Professor Timothy Devos, a haematologist at the University Hospital of Leuven who edited the book, said the problem was so grave that it warranted urgent research.

“For doctors who induce death, the emotional burden is not negligible and can lead to emotional exhaustion and a feeling of loneliness,” he said. “There is an urgent need to acknowledge this phenomenon, to document it, and then, if necessary, to conduct a deeper inquiry into the matter.”

Perhaps Professor Devos was referring to research conducted in Belgium, a country in which in recent years medics have become increasingly vocal in their dissent as they witness palliative care units becoming “houses of euthanasia” – the “opposite of what they were meant to be”, and nurses and social workers walking out of their jobs as their functions are “reduced to preparing patients and their families for lethal injections”.

Other countries are already examining the adverse effects on medics, however. In 2019 academics in Australia summarised the available evidence collectively in a paper called “An indelible mark: The response to participation in euthanasia and physician-assisted suicide among doctors: a review of research findings”.

DATASET ENTRIES:
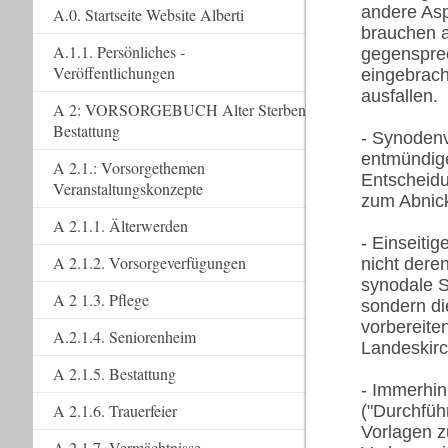
andere Asp
A.0. Startseite Website Alberti
brauchen a
A.1.1. Persönliches -
gegenspre
Veröffentlichungen
eingebrach
ausfallen.
A 2: VORSORGEBUCH Alter Sterben
Bestattung
- Synodenv
entmündige
A 2.1.: Vorsorgethemen
Entscheidu
Veranstaltungskonzepte
zum Abnic
A 2.1.1. Älterwerden
- Einseiti
A 2.1.2. Vorsorgeverfügungen
nicht dere
synodale S
A 2 1.3. Pflege
sondern di
vorbereite
A.2.1.4. Seniorenheim
Landeskir
A 2.1.5. Bestattung
- Immerhin
A 2.1.6. Trauerfeier
("Durchfüh
Vorlagen z
A 2.1.7. Vermächtnisse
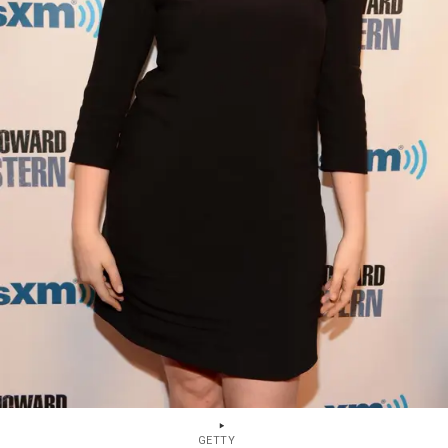
GETTY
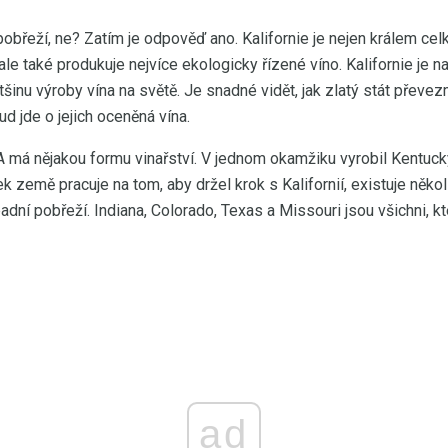
 pobřeží, ne? Zatím je odpověď ano. Kalifornie je nejen králem c
e také produkuje nejvíce ekologicky řízené víno. Kalifornie je na 
šinu výroby vína na světě. Je snadné vidět, jak zlatý stát převez
ud jde o jejich oceněná vína.
A má nějakou formu vinařství. V jednom okamžiku vyrobil Kentuc
k země pracuje na tom, aby držel krok s Kalifornií, existuje něk
dní pobřeží. Indiana, Colorado, Texas a Missouri jsou všichni, kt
ad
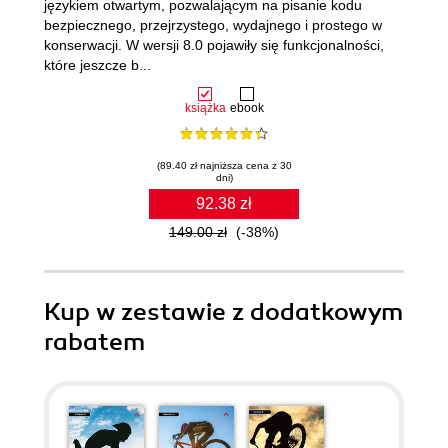
językiem otwartym, pozwalającym na pisanie kodu
bezpiecznego, przejrzystego, wydajnego i prostego w
konserwacji. W wersji 8.0 pojawiły się funkcjonalności,
które jeszcze b...
książka
ebook
(89.40 zł najniższa cena z 30
dni)
92.38 zł
149.00 zł
(-38%)
Kup w zestawie z dodatkowym
rabatem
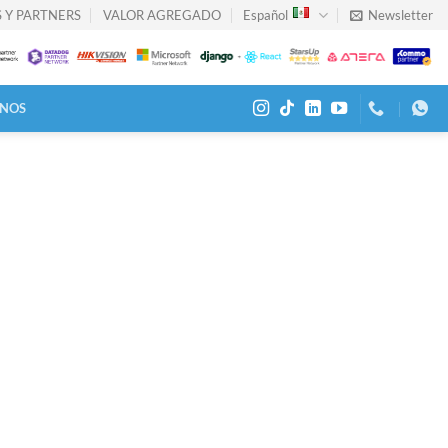
 Y PARTNERS
VALOR AGREGADO
Español
Newsletter
NOS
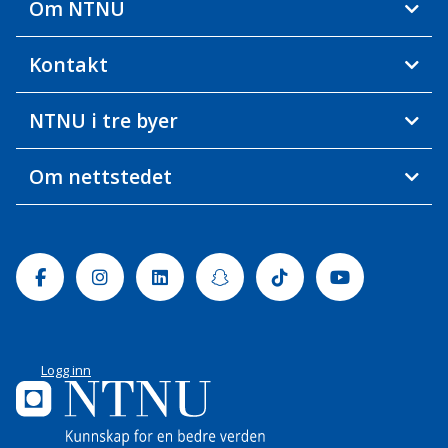
Om NTNU
Kontakt
NTNU i tre byer
Om nettstedet
Facebook
Instagram
Linkedin
Snapchat
Tiktok
Youtube
Logg inn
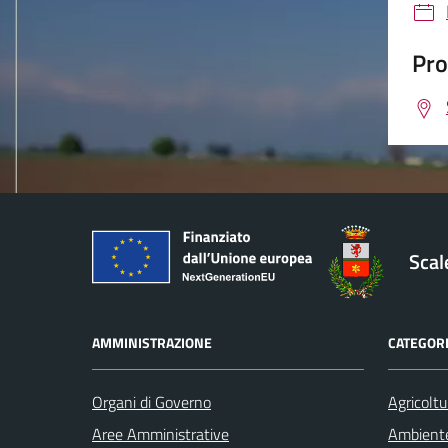
Pro
Sca
AMMINISTRAZIONE
CATEGORI
Organi di Governo
Agricoltu
Aree Amministrative
Ambient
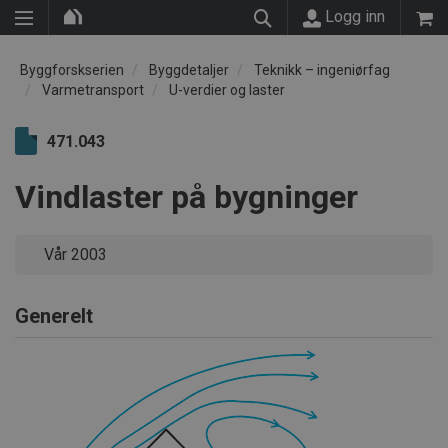
Logg inn
Byggforskserien
Byggdetaljer
Teknikk – ingeniørfag
Varmetransport
U-verdier og laster
471.043
Vindlaster på bygninger
Vår 2003
Generelt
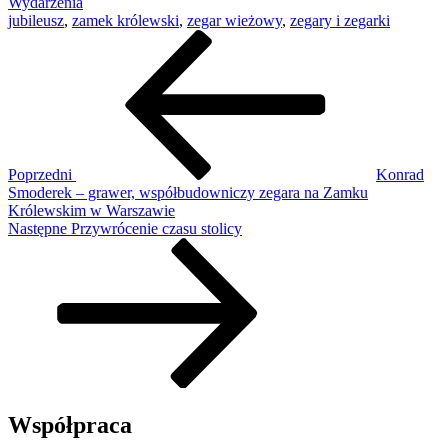
Wydarzenia
jubileusz
,
zamek królewski
,
zegar wieżowy
,
zegary i zegarki
Nawigacja
Poprzedni
wpis
wpisu
Poprzedni
Konrad
Smoderek – grawer, współbudowniczy zegara na Zamku
Królewskim w Warszawie
Następny
Następne
Przywrócenie czasu stolicy
wpis
Współpraca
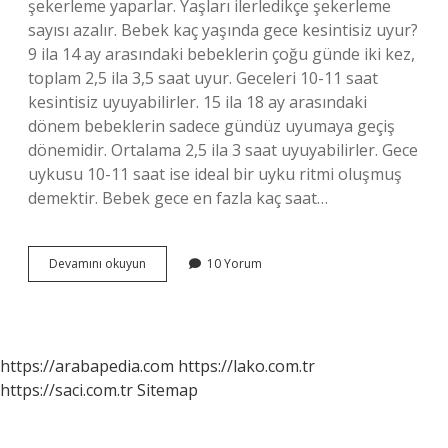
şekerleme yaparlar. Yaşları ilerledikçe şekerleme
sayısı azalır. Bebek kaç yaşında gece kesintisiz uyur?
9 ila 14 ay arasındaki bebeklerin çoğu günde iki kez,
toplam 2,5 ila 3,5 saat uyur. Geceleri 10-11 saat
kesintisiz uyuyabilirler. 15 ila 18 ay arasındaki
dönem bebeklerin sadece gündüz uyumaya geçiş
dönemidir. Ortalama 2,5 ila 3 saat uyuyabilirler. Gece
uykusu 10-11 saat ise ideal bir uyku ritmi oluşmuş
demektir. Bebek gece en fazla kaç saat…
Bebekler
Devamını okuyun
10 Yorum
Ne
Zaman
Gece
Kalkmaz
https://arabapedia.com
https://lako.com.tr
https://saci.com.tr
Sitemap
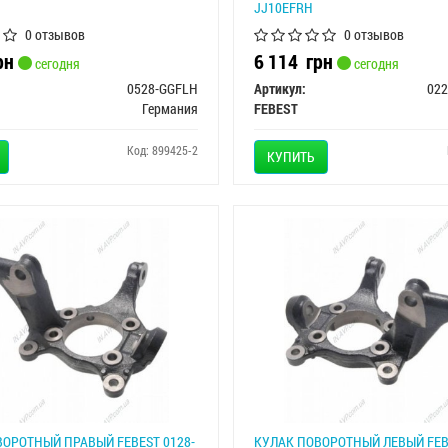
JJ10EFRH
0 отзывов
0 отзывов
рн
6 114
грн
сегодня
сегодня
0528-GGFLH
Артикул:
02
Германия
FEBEST
Код: 899425-2
КУПИТЬ
ОРОТНЫЙ ПРАВЫЙ FEBEST 0128-
КУЛАК ПОВОРОТНЫЙ ЛЕВЫЙ FEB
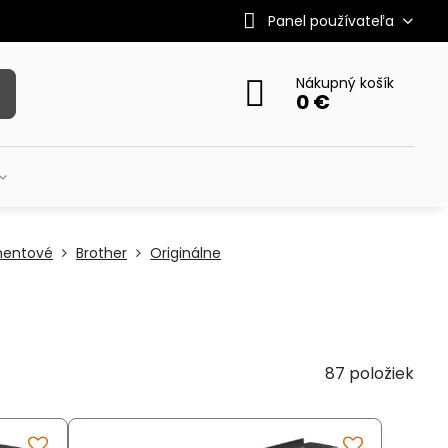
Panel používateľa
Nákupný košík
0 €
mentové
Brother
Originálne
87
položiek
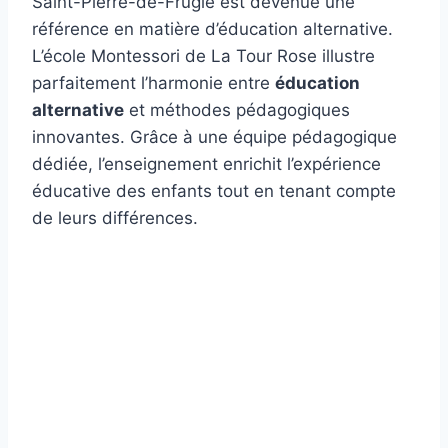
Saint-Pierre-de-Frugie est devenue une
référence en matière d’éducation alternative.
L’école Montessori de La Tour Rose illustre
parfaitement l’harmonie entre
éducation
alternative
et méthodes pédagogiques
innovantes. Grâce à une équipe pédagogique
dédiée, l’enseignement enrichit l’expérience
éducative des enfants tout en tenant compte
de leurs différences.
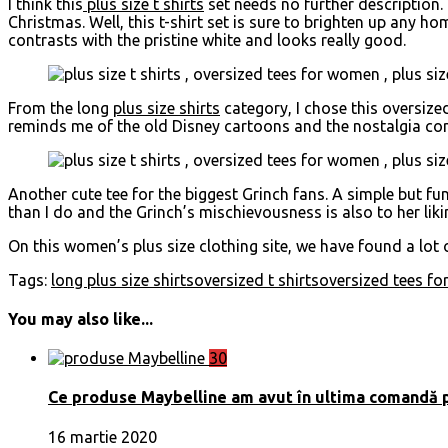
I think this
plus size t shirts
set needs no further description. 
Christmas. Well, this t-shirt set is sure to brighten up any ho
contrasts with the pristine white and looks really good.
From the long
plus size shirts
category, I chose this oversized
reminds me of the old Disney cartoons and the nostalgia come
Another cute tee for the biggest Grinch fans. A simple but fun
than I do and the Grinch’s mischievousness is also to her lik
On this women’s plus size clothing site, we have found a lot 
Tags:
long plus size shirts
oversized t shirts
oversized tees f
You may also like...
30
Ce produse Maybelline am avut în ultima comandă 
16 martie 2020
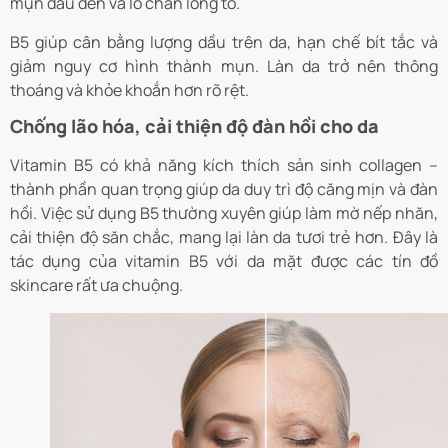
mụn đầu đen và lỗ chân lông to.
B5 giúp cân bằng lượng dầu trên da, hạn chế bít tắc và
giảm nguy cơ hình thành mụn. Làn da trở nên thông
thoáng và khỏe khoắn hơn rõ rệt.
Chống lão hóa, cải thiện độ đàn hồi cho da
Vitamin B5 có khả năng kích thích sản sinh collagen –
thành phần quan trọng giúp da duy trì độ căng mịn và đàn
hồi. Việc sử dụng B5 thường xuyên giúp làm mờ nếp nhăn,
cải thiện độ săn chắc, mang lại làn da tươi trẻ hơn. Đây là
tác dụng của vitamin B5 với da mặt được các tín đồ
skincare rất ưa chuộng.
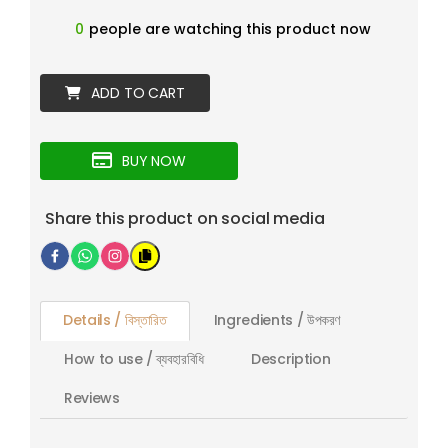
0
people are watching this product now
ADD TO CART
BUY NOW
Share this product on social media
Details / বিস্তারিত
Ingredients / উপকরণ
How to use / ব্যবহারবিধি
Description
Reviews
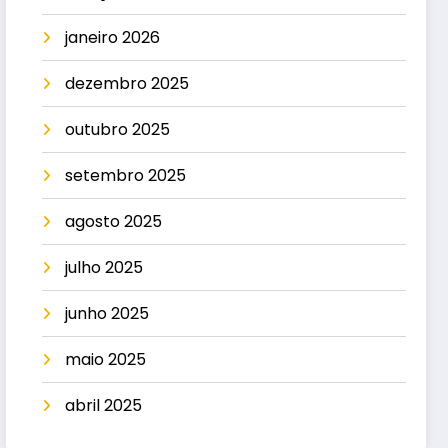
janeiro 2026
dezembro 2025
outubro 2025
setembro 2025
agosto 2025
julho 2025
junho 2025
maio 2025
abril 2025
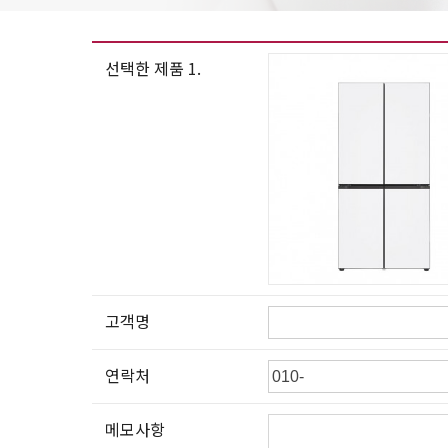
선택한 제품 1.
고객명
연락처
메모사항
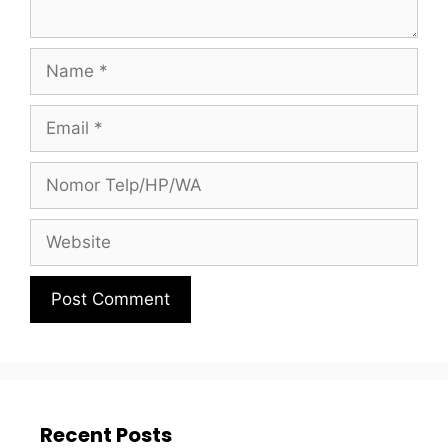
Recent Posts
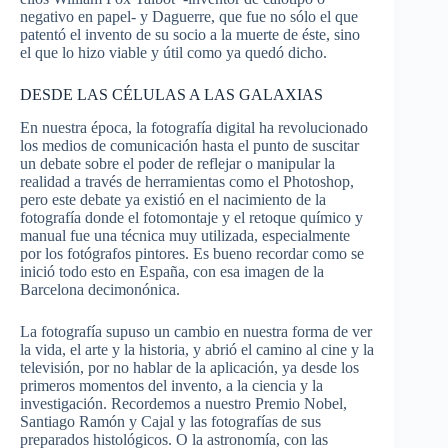
negativo en papel- y Daguerre, que fue no sólo el que
patentó el invento de su socio a la muerte de éste, sino
el que lo hizo viable y útil como ya quedó dicho.
DESDE LAS CÉLULAS A LAS GALAXIAS
En nuestra época, la fotografía digital ha revolucionado
los medios de comunicación hasta el punto de suscitar
un debate sobre el poder de reflejar o manipular la
realidad a través de herramientas como el Photoshop,
pero este debate ya existió en el nacimiento de la
fotografía donde el fotomontaje y el retoque químico y
manual fue una técnica muy utilizada, especialmente
por los fotógrafos pintores. Es bueno recordar como se
inició todo esto en España, con esa imagen de la
Barcelona decimonónica.
La fotografía supuso un cambio en nuestra forma de ver
la vida, el arte y la historia, y abrió el camino al cine y la
televisión, por no hablar de la aplicación, ya desde los
primeros momentos del invento, a la ciencia y la
investigación. Recordemos a nuestro Premio Nobel,
Santiago Ramón y Cajal y las fotografías de sus
preparados histológicos. O la astronomía, con las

EXERCISE AIM:
Reproduce the entire passage above about euthanasia's emotional toll on doctors, word for word.

YOUR SOLUTION:
Professor Timothy Devos, a haematologist at the University Hospital of Leuven who edited the book, said the problem was so grave that it warranted urgent research.

“For doctors who induce death, the emotional burden is not negligible and can lead to emotional exhaustion and a feeling of loneliness,” he said. “There is an urgent need to acknowledge this phenomenon, to document it, and then, if necessary, to conduct a deeper inquiry into the matter.”

Perhaps Professor Devos was referring to research conducted in Belgium, a country in which in recent years medics have become increasingly vocal in their dissent as they witness palliative care units becoming “houses of euthanasia” – the “opposite of what they were meant to be”, and nurses and social workers walking out of their jobs as their functions are “reduced to preparing patients and their families for lethal injections”.

Other countries are already examining the adverse effects on medics, however. In 2019 academics in Australia summarised the available evidence collectively in a paper called “An indelible mark: The response to participation in euthanasia and physician-assisted suicide among doctors: a review of research findings”.